Or
Last One In School! Finally!
My sister and her husband recently did a four-day weekend as primary caregivers to a friend's kindergartener and toddler. Sister writes me an email on the Monday. "What's the point of half-day kindergarten? I just dropped him off and now I have to run out to get him again. What can you get done in 2.5 hours?!"
I think she's the only caregiver in the history of caregiving to bemoan the half-day kindergarten. Followed by the one lonely voice who asked aloud why preschool is only three days a week. (That was me, back in the day.)
Parenting is hard. I needed a break when the kids were little. We all need a break. When you're working half-time or full-time on top of parenting, you're half-dead or full-crazy. You live for that two-point-five hours (less walking or driving time that you can call your own. (You know, when you focus on yourself for a bit--while you walk the dog, get the groceries, start supper, do a load of wash, scrub a toilet and make cupcakes for someone's birthday party.)
And, if you are working full-time from the minute your EI runs out, you're counting on that two-point-five hours when you can call your income your own and not pay it to childcare.
So I totally understand the point of view that half of BC's four and five year olds are already in childcare fulltime, therefore putting them in school only makes sense.
I've heard this was coming and had mixed thoughts.
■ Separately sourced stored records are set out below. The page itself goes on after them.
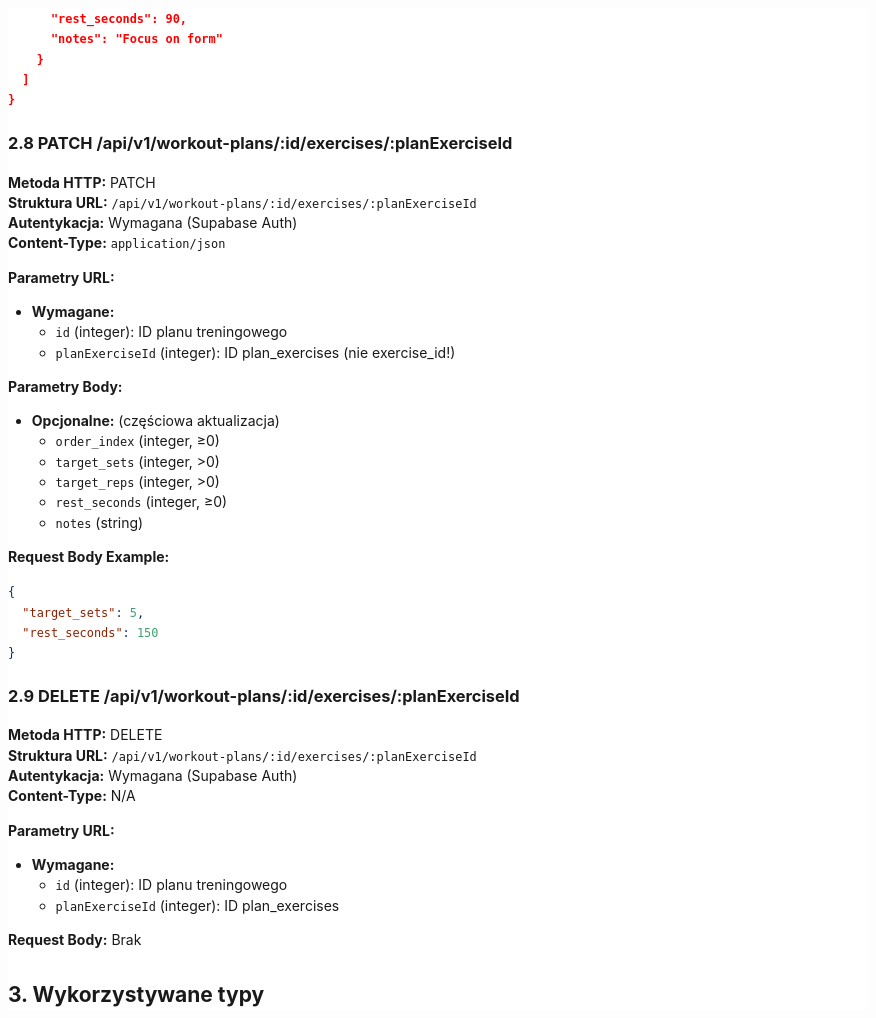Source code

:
 ```json
      "rest_seconds": 90,
      "notes": "Focus on form"
    }
  ]
}
```

### 2.8 PATCH /api/v1/workout-plans/:id/exercises/:planExerciseId

**Metoda HTTP:** PATCH  
**Struktura URL:** `/api/v1/workout-plans/:id/exercises/:planExerciseId`  
**Autentykacja:** Wymagana (Supabase Auth)  
**Content-Type:** `application/json`

**Parametry URL:**

- **Wymagane:**
  - `id` (integer): ID planu treningowego
  - `planExerciseId` (integer): ID plan_exercises (nie exercise_id!)

**Parametry Body:**

- **Opcjonalne:** (częściowa aktualizacja)
  - `order_index` (integer, ≥0)
  - `target_sets` (integer, >0)
  - `target_reps` (integer, >0)
  - `rest_seconds` (integer, ≥0)
  - `notes` (string)

**Request Body Example:**

```json
{
  "target_sets": 5,
  "rest_seconds": 150
}
```

### 2.9 DELETE /api/v1/workout-plans/:id/exercises/:planExerciseId

**Metoda HTTP:** DELETE  
**Struktura URL:** `/api/v1/workout-plans/:id/exercises/:planExerciseId`  
**Autentykacja:** Wymagana (Supabase Auth)  
**Content-Type:** N/A

**Parametry URL:**

- **Wymagane:**
  - `id` (integer): ID planu treningowego
  - `planExerciseId` (integer): ID plan_exercises

**Request Body:** Brak

## 3. Wykorzystywane typy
When our kids were preschoolers, we were able to swing our shifts so we didn't have to pay for daycare. It was hard on our sleep and the marriage, but I always felt that if the kids were going to wind up in therapy some day, I wanted it to be my fault, not the babysitter's. I'm self-centered that way.
So I read with interest The Province article on Wed April 28 "Get kids learning early, or pay later, say experts." It basically says a bunch of experts studied 140,000 children over ten years and the 'vulnerable' children wound up more likely to enter the criminal justice system. 'Vulnerable' children are kids who come up short on a number of tests measuring physical, social, emotional and language skills.
Okay, what are we saying here? Kids with problems need to be caught early. Their problems need to be addressed so they have a better chance to overcome them. The way to identify kids with problems and get them the help they need is to put them in school early--at four years old.
Wow. Where's mom and dad in this?
This is exactly where I was going yesterday with Jon Ferry's column. He's busy saying that the school board is unloading "extra child-minding duties" onto parents. The early-learning advocates are saying (I'm paraphrasing) "The vulnerable kids aren't getting enough help at home; we need to bring them into the schools to make it happen."
I understand there is a percentage of children for whom school is the only safe place. Their home life might be one of neglect or violence or drug abuse. Coming to school allows them to feel physically safe and maybe get their only meal of the day. Studies that tell the government to put kids in school at four-years-old are pointing at those kids specifically.
I'm down with that and I don't even mind paying extra taxes for it. Seriously. There's a quote about the measure of a society being how it treats its most vulnerable. I'm too tired to look it up, but I agree with it. At the same time, I'm the mom who wants to be the primary influence in her children's lives (just a little bit above Dad. Don't tell him I said that.)
But where does this new model of education fit with parents like me? Who don't feel stuck with their kids, they actually want to, you know, spend time with them? We're supposed to put them on a bus at four-years-old anyway?
It's such a far cry from back in the day, when kids didn't go to school until they were six or seven and were allowed to just play. However, society wasn't turning out the most enlightened generation at that point either.
I agree that education is a good thing. It's empowering. It's something you always get to keep. No one can ever take it from you.
But still...what do you think? Is it all about a good start for the kids? Or a way to offer daycare relief to parents who have to work?